When you reach a picture, skip it, and retype every line below exactly.

(Supplied data)

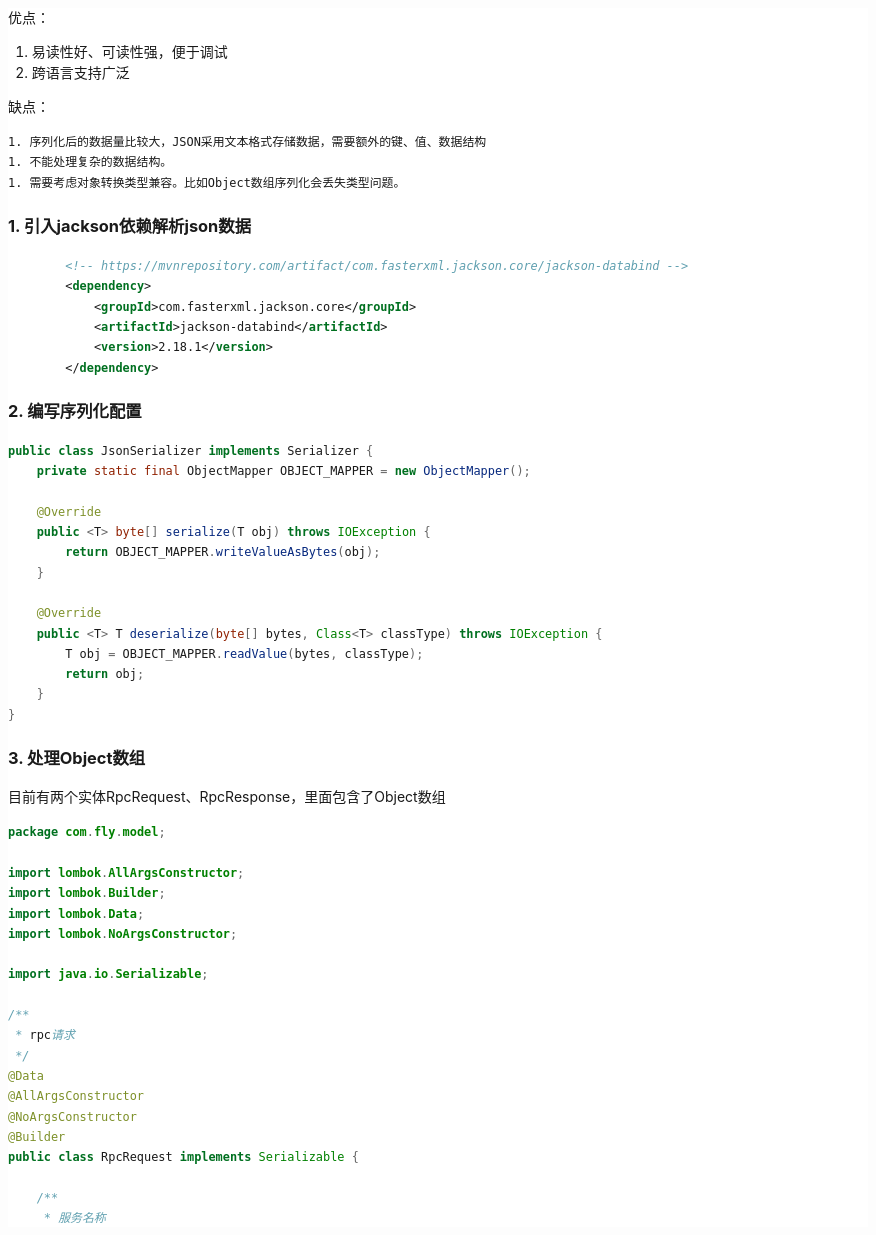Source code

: 优点：

1. 易读性好、可读性强，便于调试
2. 跨语言支持广泛

缺点：

	1. 序列化后的数据量比较大，JSON采用文本格式存储数据，需要额外的键、值、数据结构
	1. 不能处理复杂的数据结构。
	1. 需要考虑对象转换类型兼容。比如Object数组序列化会丢失类型问题。



### 1. 引入jackson依赖解析json数据

```xml
        <!-- https://mvnrepository.com/artifact/com.fasterxml.jackson.core/jackson-databind -->
        <dependency>
            <groupId>com.fasterxml.jackson.core</groupId>
            <artifactId>jackson-databind</artifactId>
            <version>2.18.1</version>
        </dependency>
```

### 2. 编写序列化配置

```java
public class JsonSerializer implements Serializer {
    private static final ObjectMapper OBJECT_MAPPER = new ObjectMapper();

    @Override
    public <T> byte[] serialize(T obj) throws IOException {
        return OBJECT_MAPPER.writeValueAsBytes(obj);
    }

    @Override
    public <T> T deserialize(byte[] bytes, Class<T> classType) throws IOException {
        T obj = OBJECT_MAPPER.readValue(bytes, classType);
        return obj;
    }
}
```

### 3. 处理Object数组

目前有两个实体RpcRequest、RpcResponse，里面包含了Object数组

```java
package com.fly.model;

import lombok.AllArgsConstructor;
import lombok.Builder;
import lombok.Data;
import lombok.NoArgsConstructor;

import java.io.Serializable;

/**
 * rpc请求
 */
@Data
@AllArgsConstructor
@NoArgsConstructor
@Builder
public class RpcRequest implements Serializable {

    /**
     * 服务名称
```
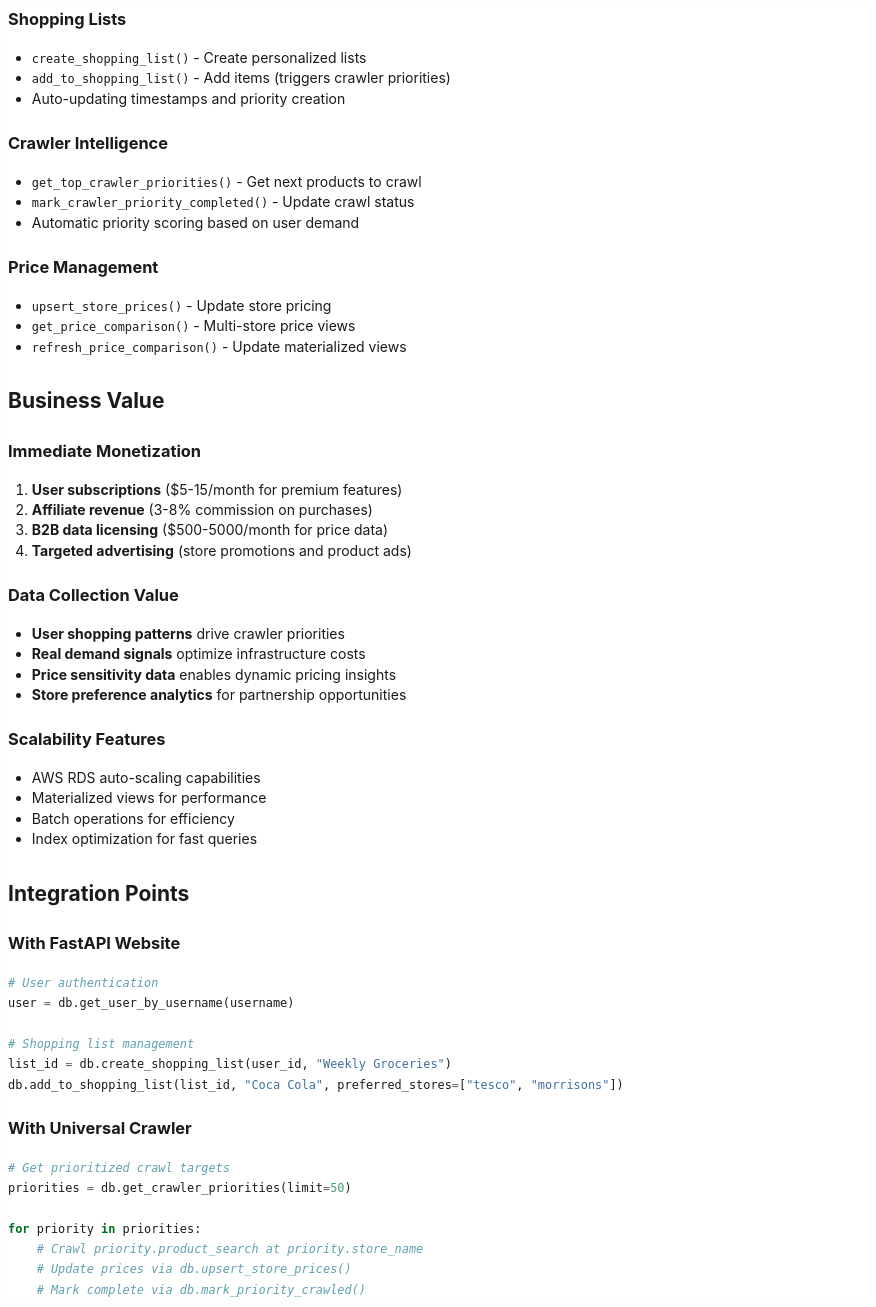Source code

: ### Shopping Lists
- `create_shopping_list()` - Create personalized lists
- `add_to_shopping_list()` - Add items (triggers crawler priorities)
- Auto-updating timestamps and priority creation

### Crawler Intelligence
- `get_top_crawler_priorities()` - Get next products to crawl
- `mark_crawler_priority_completed()` - Update crawl status
- Automatic priority scoring based on user demand

### Price Management
- `upsert_store_prices()` - Update store pricing
- `get_price_comparison()` - Multi-store price views
- `refresh_price_comparison()` - Update materialized views

## Business Value

### Immediate Monetization
1. **User subscriptions** ($5-15/month for premium features)
2. **Affiliate revenue** (3-8% commission on purchases)
3. **B2B data licensing** ($500-5000/month for price data)
4. **Targeted advertising** (store promotions and product ads)

### Data Collection Value
- **User shopping patterns** drive crawler priorities
- **Real demand signals** optimize infrastructure costs
- **Price sensitivity data** enables dynamic pricing insights
- **Store preference analytics** for partnership opportunities

### Scalability Features
- AWS RDS auto-scaling capabilities
- Materialized views for performance
- Batch operations for efficiency
- Index optimization for fast queries

## Integration Points

### With FastAPI Website
```python
# User authentication
user = db.get_user_by_username(username)

# Shopping list management
list_id = db.create_shopping_list(user_id, "Weekly Groceries")
db.add_to_shopping_list(list_id, "Coca Cola", preferred_stores=["tesco", "morrisons"])
```

### With Universal Crawler
```python
# Get prioritized crawl targets
priorities = db.get_crawler_priorities(limit=50)

for priority in priorities:
    # Crawl priority.product_search at priority.store_name
    # Update prices via db.upsert_store_prices()
    # Mark complete via db.mark_priority_crawled()
```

(End Supplied data)

• Problem solution:
Source code

: 优点：

1. 易读性好、可读性强，便于调试
2. 跨语言支持广泛

缺点：

	1. 序列化后的数据量比较大，JSON采用文本格式存储数据，需要额外的键、值、数据结构
	1. 不能处理复杂的数据结构。
	1. 需要考虑对象转换类型兼容。比如Object数组序列化会丢失类型问题。



### 1. 引入jackson依赖解析json数据

```xml
        <!-- https://mvnrepository.com/artifact/com.fasterxml.jackson.core/jackson-databind -->
        <dependency>
            <groupId>com.fasterxml.jackson.core</groupId>
            <artifactId>jackson-databind</artifactId>
            <version>2.18.1</version>
        </dependency>
```

### 2. 编写序列化配置

```java
public class JsonSerializer implements Serializer {
    private static final ObjectMapper OBJECT_MAPPER = new ObjectMapper();

    @Override
    public <T> byte[] serialize(T obj) throws IOException {
        return OBJECT_MAPPER.writeValueAsBytes(obj);
    }

    @Override
    public <T> T deserialize(byte[] bytes, Class<T> classType) throws IOException {
        T obj = OBJECT_MAPPER.readValue(bytes, classType);
        return obj;
    }
}
```

### 3. 处理Object数组

目前有两个实体RpcRequest、RpcResponse，里面包含了Object数组

```java
package com.fly.model;

import lombok.AllArgsConstructor;
import lombok.Builder;
import lombok.Data;
import lombok.NoArgsConstructor;

import java.io.Serializable;

/**
 * rpc请求
 */
@Data
@AllArgsConstructor
@NoArgsConstructor
@Builder
public class RpcRequest implements Serializable {

    /**
     * 服务名称
```
Source code

: ### Shopping Lists
- `create_shopping_list()` - Create personalized lists
- `add_to_shopping_list()` - Add items (triggers crawler priorities)
- Auto-updating timestamps and priority creation

### Crawler Intelligence
- `get_top_crawler_priorities()` - Get next products to crawl
- `mark_crawler_priority_completed()` - Update crawl status
- Automatic priority scoring based on user demand

### Price Management
- `upsert_store_prices()` - Update store pricing
- `get_price_comparison()` - Multi-store price views
- `refresh_price_comparison()` - Update materialized views

## Business Value

### Immediate Monetization
1. **User subscriptions** ($5-15/month for premium features)
2. **Affiliate revenue** (3-8% commission on purchases)
3. **B2B data licensing** ($500-5000/month for price data)
4. **Targeted advertising** (store promotions and product ads)

### Data Collection Value
- **User shopping patterns** drive crawler priorities
- **Real demand signals** optimize infrastructure costs
- **Price sensitivity data** enables dynamic pricing insights
- **Store preference analytics** for partnership opportunities

### Scalability Features
- AWS RDS auto-scaling capabilities
- Materialized views for performance
- Batch operations for efficiency
- Index optimization for fast queries

## Integration Points

### With FastAPI Website
```python
# User authentication
user = db.get_user_by_username(username)

# Shopping list management
list_id = db.create_shopping_list(user_id, "Weekly Groceries")
db.add_to_shopping_list(list_id, "Coca Cola", preferred_stores=["tesco", "morrisons"])
```

### With Universal Crawler
```python
# Get prioritized crawl targets
priorities = db.get_crawler_priorities(limit=50)

for priority in priorities:
    # Crawl priority.product_search at priority.store_name
    # Update prices via db.upsert_store_prices()
    # Mark complete via db.mark_priority_crawled()
```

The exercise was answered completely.